Dunhill letter opener with lighter top, circa 1950

Cleopatra’s eye reflected
the sun. Through the hypnotism
of precious metals there
emerged a dark slender shadow.

Cleopatra’s eye magnifying glass. Mid-century, gold plated
Hermès weighted pen. Silver plated.

A lighter presented itself, smooth to the touch
it gave the impression of
intelligent company.

Table lighter St Dupont, circa 1960. Gold plate
Scene 3:

All this time light was receding from the room.

“I should explain why I spend so much time here”, said the silhouette. Leaves moved like shadows across her eyes.

Hermès rope bottle opener. Plated silver.

It’s not too late to turn back. Time moved with faint sounds.

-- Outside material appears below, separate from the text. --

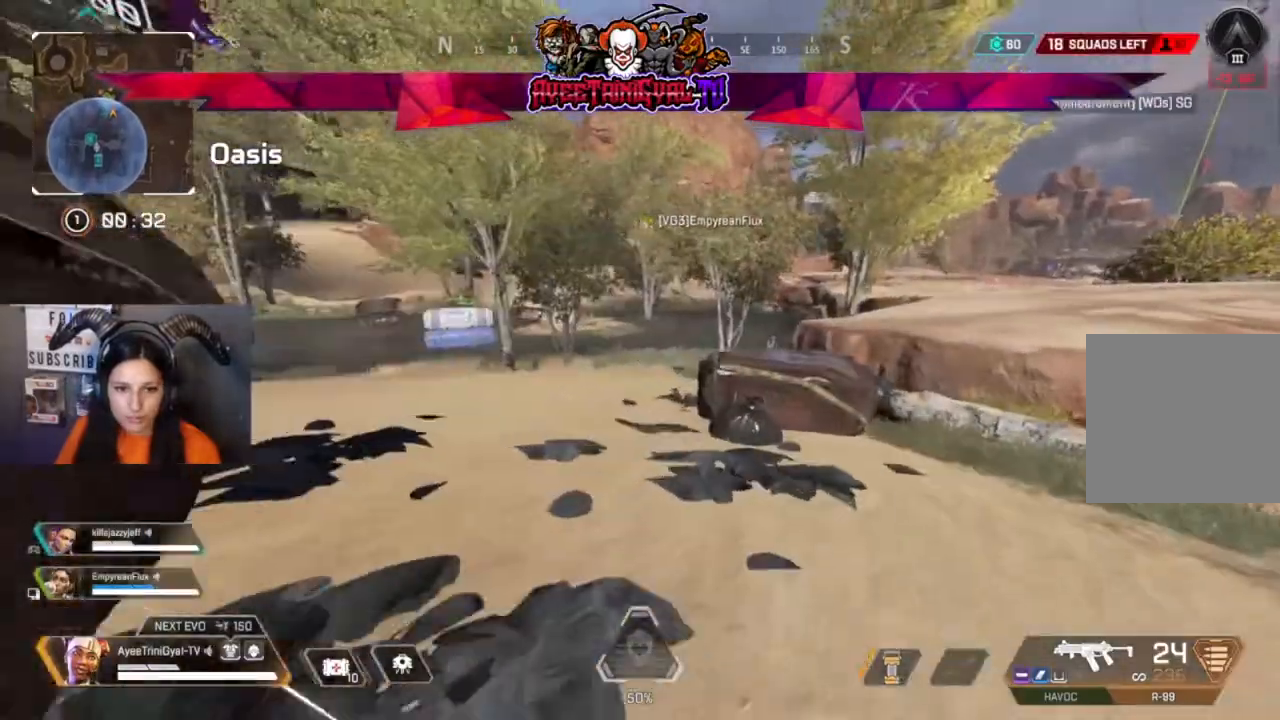
{"buttons": [], "left_stick": "up", "right_stick": "center", "events": [[200, "L3", "down"], [333, "L3", "up"]]}
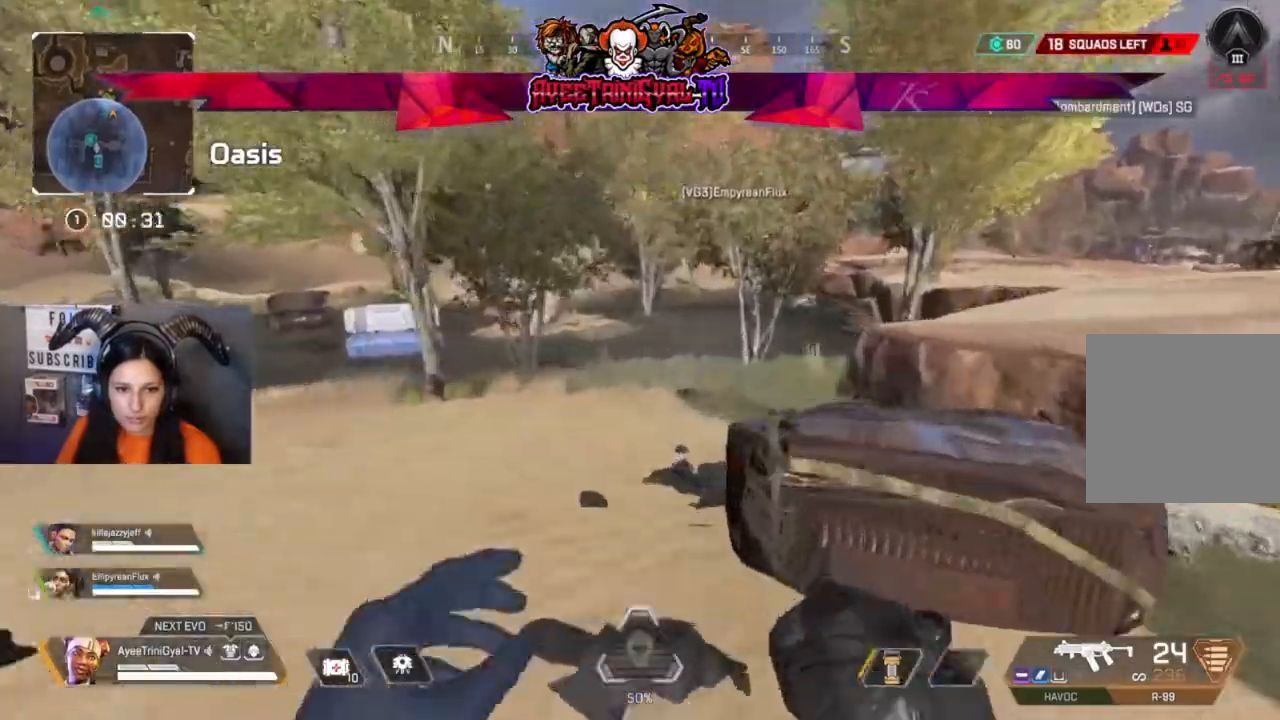
{"buttons": [], "left_stick": "up", "right_stick": "center", "events": []}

Venini hourglass. Hand-blown lurid Murano glass.

He unscrewed the telescopic cup, rolled and remained still. Black eyes on the dice prophesied a new cycle.

Telescopic cup, J. E. Cauldwell. Gold plated. Dice,
Cartier for America. Vitreous enamel glass, silver

Staring down at the varnished surface her mouth worried him while her eyes examined the gold cufflink.

Audemar Piguet evening watch. gold plated, Roman dial, alligator strap
Scene 4:

Everything went crashing black.

Pale graceful hands placed
the gold stud box delicately
on the table.

Men’s Edwardian jewellery box, 1910. Gold plated.
Mid-century British cigar ashtray. Sterling silver and crystal.

He lit a match to make sure the watch had really stopped. Smoke lingered from its vesta case.

Realist wrapped tobacco leaf march vesta. Silver.

As the travel clock neared
one the figure vanished into dappled shadows.

Art Deco Jaeger LeCoultre travel clock.
Gold and silver plated. Retailed by Aspray.

On the newly varnished table two bronze shot cups sat alive like in a dream.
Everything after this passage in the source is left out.